The Navy Seals of venture capital — who work in teams and are utterly committed to founder success — are here
These single GP funds are often ex-entrepreneurs and increasingly ex-GPs, hands-on lone investors. I count myself among them, and our MO is to work tactically and speedily, to bring our deep experience to support the companies we back and put their success before everything else, including internal fund economics.
As huge sums pour into Europe in search of the next big global companies, the landscape of venture capital is changing. While headlines have focussed on the arrival of US and international investors with deep pockets and a voracious appetite for deals, a less remarked on trend is the emergence of single GP funds in Europe. Many of the single GPs are Valley Veterans — people who have worked in the Valley, both in big tech and VC, and are returning to bring their deep experience to help accelerate Europe’s best startups and scaleups. Invariably, they also have seen the best and worst of structured investing experience as partners within large venture funds.
Mega funds seek mega deals
VC investment in Europe hit €49B in the first half of 2021 and is likely to reach a new record by the end of December. One notable feature of this year has been the mega-funding deals, often completed by US VCs with deep pockets. Tiger Global Management, the New York-based firm known for its aggressive, splash-the-cash approach, has so far invested in 22 European companies, with a total estimated value of €72.7B. Some of the most recent European companies to receive Tiger’s backing are the Danish platform The Org and UK-founded hybrid events platform Hopin. (Disclaimer: I have also invested in both these companies.)
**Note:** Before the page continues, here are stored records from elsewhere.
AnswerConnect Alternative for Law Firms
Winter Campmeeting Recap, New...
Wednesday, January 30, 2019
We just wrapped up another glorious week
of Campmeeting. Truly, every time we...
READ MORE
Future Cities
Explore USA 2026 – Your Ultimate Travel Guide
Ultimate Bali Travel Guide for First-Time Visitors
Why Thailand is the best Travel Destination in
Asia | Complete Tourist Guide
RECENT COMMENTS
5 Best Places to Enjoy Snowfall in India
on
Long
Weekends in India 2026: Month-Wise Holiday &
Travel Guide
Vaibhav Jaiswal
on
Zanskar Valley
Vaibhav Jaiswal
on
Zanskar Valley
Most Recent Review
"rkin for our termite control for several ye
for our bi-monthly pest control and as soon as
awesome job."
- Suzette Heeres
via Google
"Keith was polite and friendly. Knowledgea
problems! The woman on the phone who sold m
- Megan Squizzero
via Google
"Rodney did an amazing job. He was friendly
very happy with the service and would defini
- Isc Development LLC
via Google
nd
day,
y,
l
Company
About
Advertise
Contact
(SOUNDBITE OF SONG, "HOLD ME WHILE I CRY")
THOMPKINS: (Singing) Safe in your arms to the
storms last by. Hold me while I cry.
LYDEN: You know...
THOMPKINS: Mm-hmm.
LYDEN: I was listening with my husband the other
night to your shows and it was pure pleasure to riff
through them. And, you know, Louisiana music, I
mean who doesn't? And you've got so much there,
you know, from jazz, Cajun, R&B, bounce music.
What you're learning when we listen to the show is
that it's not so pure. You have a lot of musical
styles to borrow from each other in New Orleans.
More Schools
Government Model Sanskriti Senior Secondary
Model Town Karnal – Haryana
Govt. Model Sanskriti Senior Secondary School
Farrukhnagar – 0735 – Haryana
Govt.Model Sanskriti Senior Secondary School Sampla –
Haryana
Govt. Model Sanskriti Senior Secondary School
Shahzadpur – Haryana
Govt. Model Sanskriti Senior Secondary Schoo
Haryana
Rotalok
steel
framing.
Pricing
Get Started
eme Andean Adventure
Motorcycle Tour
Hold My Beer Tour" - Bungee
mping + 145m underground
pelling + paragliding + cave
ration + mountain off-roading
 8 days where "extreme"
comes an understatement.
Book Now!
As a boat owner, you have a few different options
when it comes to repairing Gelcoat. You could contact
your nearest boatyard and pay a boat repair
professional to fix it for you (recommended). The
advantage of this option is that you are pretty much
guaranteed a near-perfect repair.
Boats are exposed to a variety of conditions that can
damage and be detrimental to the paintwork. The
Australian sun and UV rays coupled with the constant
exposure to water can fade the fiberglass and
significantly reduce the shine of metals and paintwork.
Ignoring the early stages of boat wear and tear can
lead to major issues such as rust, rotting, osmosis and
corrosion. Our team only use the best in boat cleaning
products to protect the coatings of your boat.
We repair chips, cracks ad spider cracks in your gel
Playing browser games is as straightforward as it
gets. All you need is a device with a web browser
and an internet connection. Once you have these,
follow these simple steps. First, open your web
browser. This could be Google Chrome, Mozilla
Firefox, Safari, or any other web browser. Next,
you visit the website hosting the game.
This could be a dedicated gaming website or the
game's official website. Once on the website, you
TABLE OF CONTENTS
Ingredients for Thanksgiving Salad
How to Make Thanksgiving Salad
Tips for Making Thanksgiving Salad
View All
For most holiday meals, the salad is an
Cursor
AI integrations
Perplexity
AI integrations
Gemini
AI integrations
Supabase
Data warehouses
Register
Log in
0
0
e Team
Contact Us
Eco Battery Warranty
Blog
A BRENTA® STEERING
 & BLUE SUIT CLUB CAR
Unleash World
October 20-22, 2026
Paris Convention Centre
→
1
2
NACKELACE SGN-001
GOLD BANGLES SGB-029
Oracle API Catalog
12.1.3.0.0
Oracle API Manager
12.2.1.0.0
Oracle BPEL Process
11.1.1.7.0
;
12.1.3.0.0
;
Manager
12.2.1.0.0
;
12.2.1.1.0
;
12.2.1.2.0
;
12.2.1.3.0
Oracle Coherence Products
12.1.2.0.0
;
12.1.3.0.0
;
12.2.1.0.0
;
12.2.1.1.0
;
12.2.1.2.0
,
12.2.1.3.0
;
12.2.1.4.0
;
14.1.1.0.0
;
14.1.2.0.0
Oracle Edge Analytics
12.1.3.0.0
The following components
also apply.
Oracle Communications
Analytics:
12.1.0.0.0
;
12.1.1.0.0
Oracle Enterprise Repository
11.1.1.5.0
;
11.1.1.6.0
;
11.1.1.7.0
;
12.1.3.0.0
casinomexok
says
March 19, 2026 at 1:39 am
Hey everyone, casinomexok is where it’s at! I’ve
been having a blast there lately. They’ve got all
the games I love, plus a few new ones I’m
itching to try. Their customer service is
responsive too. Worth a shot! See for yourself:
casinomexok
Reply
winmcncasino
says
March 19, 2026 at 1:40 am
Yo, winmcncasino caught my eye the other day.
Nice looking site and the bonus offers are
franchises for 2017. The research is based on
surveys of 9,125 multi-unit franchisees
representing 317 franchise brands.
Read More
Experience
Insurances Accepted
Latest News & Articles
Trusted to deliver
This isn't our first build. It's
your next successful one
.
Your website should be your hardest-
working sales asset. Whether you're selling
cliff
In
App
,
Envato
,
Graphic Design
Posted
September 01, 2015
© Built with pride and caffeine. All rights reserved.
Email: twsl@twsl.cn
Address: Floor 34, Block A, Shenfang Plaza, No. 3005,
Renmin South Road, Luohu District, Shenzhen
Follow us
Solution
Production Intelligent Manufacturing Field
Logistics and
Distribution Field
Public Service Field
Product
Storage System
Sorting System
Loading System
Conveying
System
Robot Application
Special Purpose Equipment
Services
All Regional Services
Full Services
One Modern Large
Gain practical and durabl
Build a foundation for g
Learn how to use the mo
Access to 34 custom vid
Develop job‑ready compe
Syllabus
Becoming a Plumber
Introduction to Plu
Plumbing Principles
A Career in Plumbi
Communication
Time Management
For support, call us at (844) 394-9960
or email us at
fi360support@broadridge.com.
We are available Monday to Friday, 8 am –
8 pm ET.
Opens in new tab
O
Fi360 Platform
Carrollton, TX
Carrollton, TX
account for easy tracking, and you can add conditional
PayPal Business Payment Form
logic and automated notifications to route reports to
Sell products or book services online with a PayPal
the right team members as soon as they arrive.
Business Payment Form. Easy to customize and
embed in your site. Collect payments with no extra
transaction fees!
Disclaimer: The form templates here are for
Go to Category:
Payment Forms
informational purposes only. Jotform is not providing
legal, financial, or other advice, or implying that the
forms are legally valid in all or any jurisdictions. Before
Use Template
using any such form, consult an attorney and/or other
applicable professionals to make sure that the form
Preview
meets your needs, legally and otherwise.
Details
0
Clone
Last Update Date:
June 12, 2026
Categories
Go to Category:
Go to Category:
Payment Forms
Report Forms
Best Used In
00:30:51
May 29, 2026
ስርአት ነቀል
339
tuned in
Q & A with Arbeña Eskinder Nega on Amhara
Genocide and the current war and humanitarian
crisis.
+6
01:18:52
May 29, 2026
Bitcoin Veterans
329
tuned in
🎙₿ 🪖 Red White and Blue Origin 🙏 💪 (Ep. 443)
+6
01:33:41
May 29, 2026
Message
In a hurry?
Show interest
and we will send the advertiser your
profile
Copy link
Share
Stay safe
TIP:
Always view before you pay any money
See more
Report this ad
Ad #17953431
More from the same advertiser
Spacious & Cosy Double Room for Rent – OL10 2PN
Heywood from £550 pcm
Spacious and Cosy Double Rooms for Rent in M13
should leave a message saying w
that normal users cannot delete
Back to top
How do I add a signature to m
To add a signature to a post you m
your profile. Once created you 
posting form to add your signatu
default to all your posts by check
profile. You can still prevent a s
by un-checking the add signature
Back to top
VC is a relationship business and the most successful investors want to get a foot in the door as early as possible. For example, in the case of Tajir, a Y Combinator marketplace connecting mom and pop shops with retailers, I invested $100K in the pre YC Demo Day round and subsequently built a relationship with the founders. When Tajir went looking for their series A round of $15M it was 3x oversubscribed. Kleiner Perkins came in to lead the round and the founders rewarded early investors who had helped them with super pro rata. In a world of excessive VC competition, you could think of this as a new freemium VC model.
VC fundamentals are rapidly changing
VC investment is transforming before our eyes. Investment decisions are made at a pace not previously dreamt of. Now investors recognise that founders do not have time to waste on fundraising. Funding rounds are made faster and in shorter cycles, often without the copious paperwork that went before.
The competition among VCs in Europe has never been higher. The old rules of engagement no longer apply. Founders with momentum behind them can now choose which investors they want to go with and big funds aren’t automatically their first choice. They increasingly want to work with specific partners who can add value, not institutions who are playing hardball about ownership and terms. Time and again, single GP funds are getting a seat at the table because they can move faster and actively demonstrate their value by bringing a network of supportive investors to the table.
Over the past years A16Z invested heavily and executed flawlessly in their inhouse support platform but single GPs have now expanded that model by creating cost efficient cross fund alliances. Whereas more traditional VCs use scout networks to source companies and build relationships, single GP funds are effectively decentralising the middle manager.
Single GP funds are also working together in a way which may surprise, including by sharing pro ratas and pipelines with each other. In fact the forward-looking larger funds have also started sharing their own pro ratas with single GPs, because the funds recognise how helpful single GPs are to founders.
Founders are raising the bar
Sometimes we look back in time and recognise a pivotal moment when everything changed. In venture capital itself there are examples of innovative moments like the creation of Sequoia’s scout fund, A16Z’s service platform and even Tiger’s founder-friendly late stage terms and no board seats. However, as far as I am aware, no VC has ever filed a patent and founders are rightly now asking for more alignment with investors.
Founders are raising the bar and single GPs are responding in kind, while at the same time challenging the very foundations of VC. Single GP funds are challenging the cornerstone of VC economics, which may not be able to withstand this pressure.